Though dominated by the organised sector, the informal (unorganised) sector still accounts for more than 1/3rd of the Rs 30,000 crore Indian pipe industry. Over the years industry has moved from being a commodity to a branded product, a factor which is also contributing to the increased dominance of the organised sector in the industry. Industry experts are of the opinion that in recent years the pace of transition from informal to formal has increased, thanks to several administrative and other steps taken.
Some gain, some lose
That doesn’t mean that everyone in the formal sector has gained in terms of market share and in fact, some of the players in the formal segment have lost some ground in 2020. While the share of some of the smaller players has remained largely stagnant over FY15-19, regional organised players like Kisan Pipes, Jain Irrigation, Prince SWR, among others, have lost significant market share in FY20 itself. On the other hand, leading pipe manufacturers like Astral Poly, Ashirwad Pipes, Finolex, Prince Pipes and Supreme Industries have gained market share in the last five years. Smaller players are losing share primarily on account of poor profitability due to volatile raw material prices, balance sheet stress, liquidity issues (reluctance of banks to lend even for working capital), inability to manage large number of SKUs (stock keeping units), GST compliance and stringent BIS norms.

→ TASK TO CARRY OUT
Copy out the passage on the Indian pipe industry in full, word for word.

→ RECORD EXTRACTS
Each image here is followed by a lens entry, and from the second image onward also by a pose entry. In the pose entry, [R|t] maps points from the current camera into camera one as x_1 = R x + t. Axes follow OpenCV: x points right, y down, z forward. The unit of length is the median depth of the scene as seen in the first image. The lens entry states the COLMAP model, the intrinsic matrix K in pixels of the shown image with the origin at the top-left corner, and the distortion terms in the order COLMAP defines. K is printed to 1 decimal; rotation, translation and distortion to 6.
* * *
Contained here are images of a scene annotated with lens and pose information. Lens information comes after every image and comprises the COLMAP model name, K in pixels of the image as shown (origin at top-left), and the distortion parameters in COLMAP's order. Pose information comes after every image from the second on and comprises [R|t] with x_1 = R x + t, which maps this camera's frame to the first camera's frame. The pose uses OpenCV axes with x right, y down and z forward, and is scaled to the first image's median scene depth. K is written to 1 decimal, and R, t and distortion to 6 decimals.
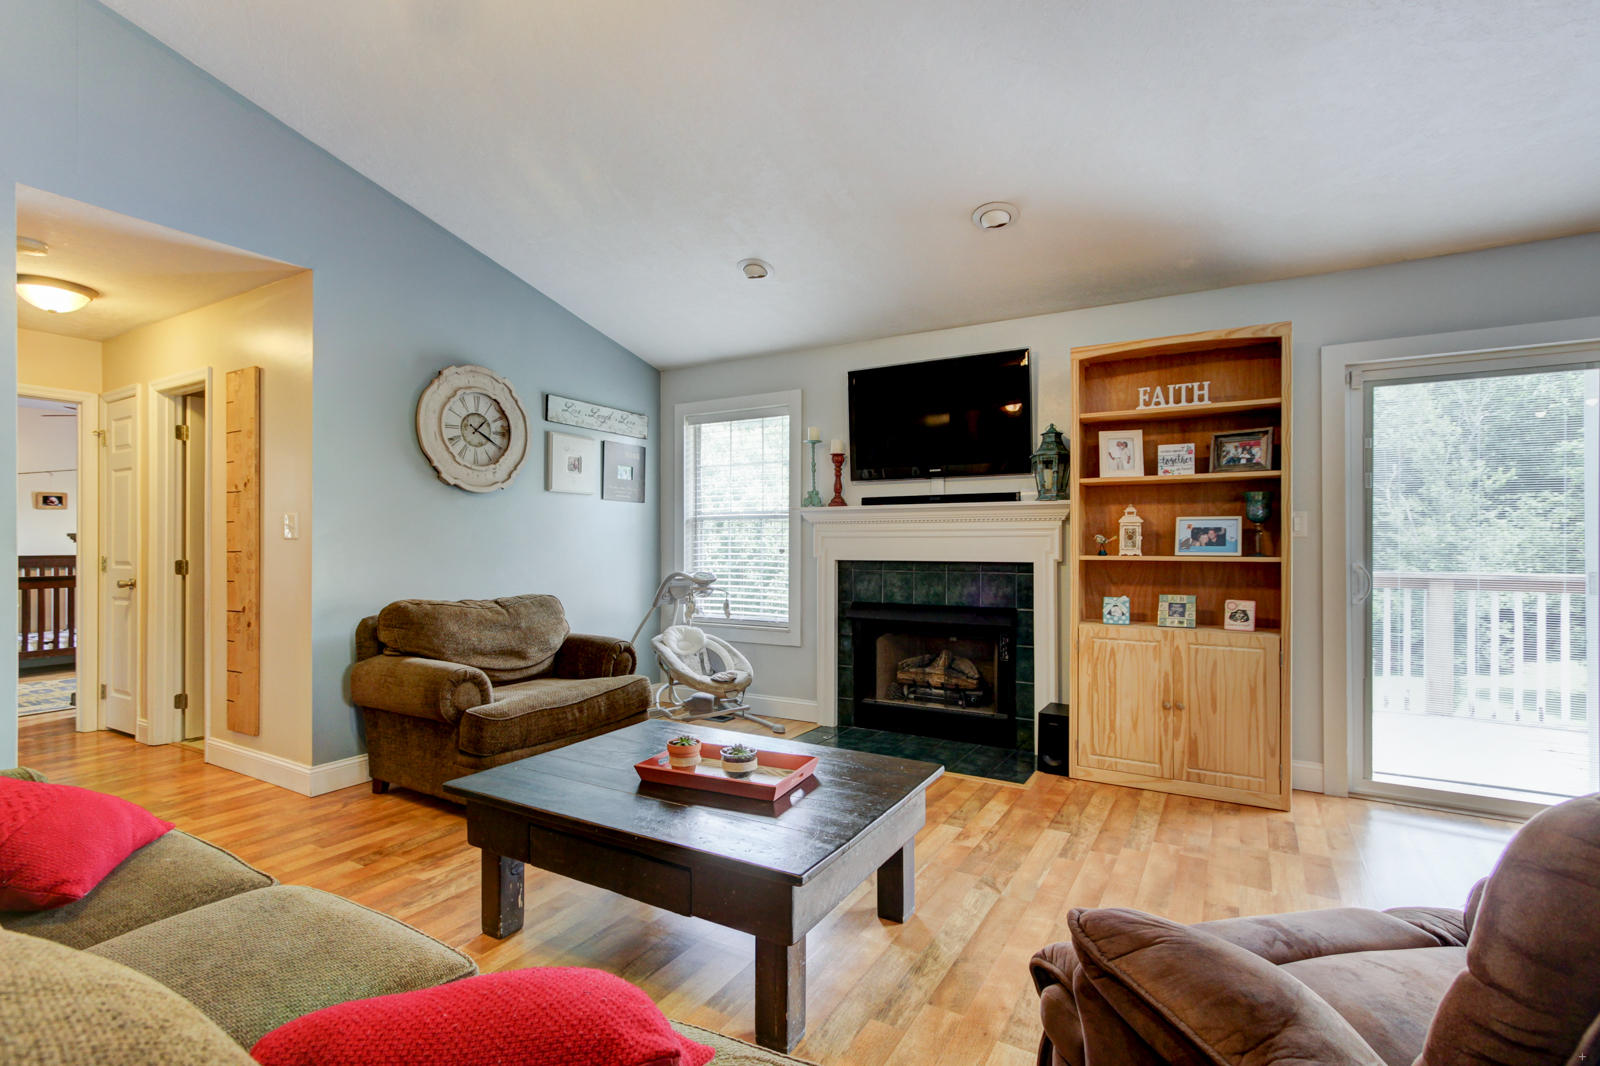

→ ANSWER BOX
Though dominated by the organised sector, the informal (unorganised) sector still accounts for more than 1/3rd of the Rs 30,000 crore Indian pipe industry. Over the years industry has moved from being a commodity to a branded product, a factor which is also contributing to the increased dominance of the organised sector in the industry. Industry experts are of the opinion that in recent years the pace of transition from informal to formal has increased, thanks to several administrative and other steps taken.
Some gain, some lose
That doesn’t mean that everyone in the formal sector has gained in terms of market share and in fact, some of the players in the formal segment have lost some ground in 2020. While the share of some of the smaller players has remained largely stagnant over FY15-19, regional organised players like Kisan Pipes, Jain Irrigation, Prince SWR, among others, have lost significant market share in FY20 itself. On the other hand, leading pipe manufacturers like Astral Poly, Ashirwad Pipes, Finolex, Prince Pipes and Supreme Industries have gained market share in the last five years. Smaller players are losing share primarily on account of poor profitability due to volatile raw material prices, balance sheet stress, liquidity issues (reluctance of banks to lend even for working capital), inability to manage large number of SKUs (stock keeping units), GST compliance and stringent BIS norms.